I have much to write about and I promise I will write far more than any of you care to read. But not right now. Because in less than 4 hours I will be leaving my apartment map in hand to go to Rome. So as you can imagine I am busy procrastinating the whole packing thing but will have to cave in eventually.
Still, I needed to write because of an amusing story that just can't wait. Today I went to a Teaching English as a Second Language workshop which was taught by a Brazilian-German named Matan. My friend Linda came with me and when Matan said his name we just turned to each other and laughed.

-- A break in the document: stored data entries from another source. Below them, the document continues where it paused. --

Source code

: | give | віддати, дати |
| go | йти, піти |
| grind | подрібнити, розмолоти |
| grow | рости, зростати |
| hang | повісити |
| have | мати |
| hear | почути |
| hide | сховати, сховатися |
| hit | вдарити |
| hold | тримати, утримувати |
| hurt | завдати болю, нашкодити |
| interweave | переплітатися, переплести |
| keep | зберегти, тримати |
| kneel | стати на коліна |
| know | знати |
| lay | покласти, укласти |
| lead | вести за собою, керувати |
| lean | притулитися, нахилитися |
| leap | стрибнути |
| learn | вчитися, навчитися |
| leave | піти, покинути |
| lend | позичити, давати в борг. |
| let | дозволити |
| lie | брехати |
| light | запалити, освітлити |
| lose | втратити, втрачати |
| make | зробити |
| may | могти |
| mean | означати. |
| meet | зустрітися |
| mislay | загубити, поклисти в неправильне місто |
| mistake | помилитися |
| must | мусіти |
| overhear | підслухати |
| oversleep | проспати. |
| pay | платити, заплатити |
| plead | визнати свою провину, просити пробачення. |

Then he told us he wanted to start the workshop with a story. Go figure he would choose an old Jewish story (possibly from the Talmud but don't quote me on that). The story, which I've heard several times before, is about an old man who has the same dream (about a buried bag of gold under a bridge in a city far away) every night for weeks. Finally he decides to go to the city to see if the bridge exists. In fact it does, but there is a guard standing watch over the bridge. So the old man tells the guard about his dream and asks if he can dig for the gold. The guard laughs and says he himself has been having a dream about buried gold under a man's kitchen tiles in a small town far away (incidentally the man in his dream looks like this old man) but the guard isn't crazy enough to go in search of that man's house. The old man realizes this dream is about him, he returns home, digs for gold in his own kitchen, and finds it buried there. Moral of the story: sometimes you have to go on a long journey to find the treasure that you have always had with you.
So Linda and I were quite amused at the randomness of this encounter, but I actually found the teacher and his story to be surprisingly deep and insightful. I think his story holds true for my trip to Barcelona because in a lot of ways I'm traveling abroad to find out more about who I am. But I also have to admit that his story telling and clear Jewish cultural heritage made me think of my mother, a woman who dedicated much of her life to telling Jewish folktales.
Rome was the last place she and my father went before she was diagnosed with Breast Cancer (two words that I can't help but capitalize). The pictures of my parents together in Italy are the last images I have of my mother as she was, as I want to remember her. In some ways I think I want to go to Rome to find her. And I know she is no more in Rome than in Barcelona, New York or Chicago, but following in her footsteps somehow makes me feel closer to her.
If I believed in Divine messages perhaps I would say this was God's way of telling me that my traveling is only helping me to find the pieces and memories of my mother I have always had. Well, I'm not sure if I believe that, but it's a nice thought to carry me off on what will surely be a wonderful trip regardless.
I promise to post pictures on my return and talk about my dad's visit in Barcelona, but until then, Ciao!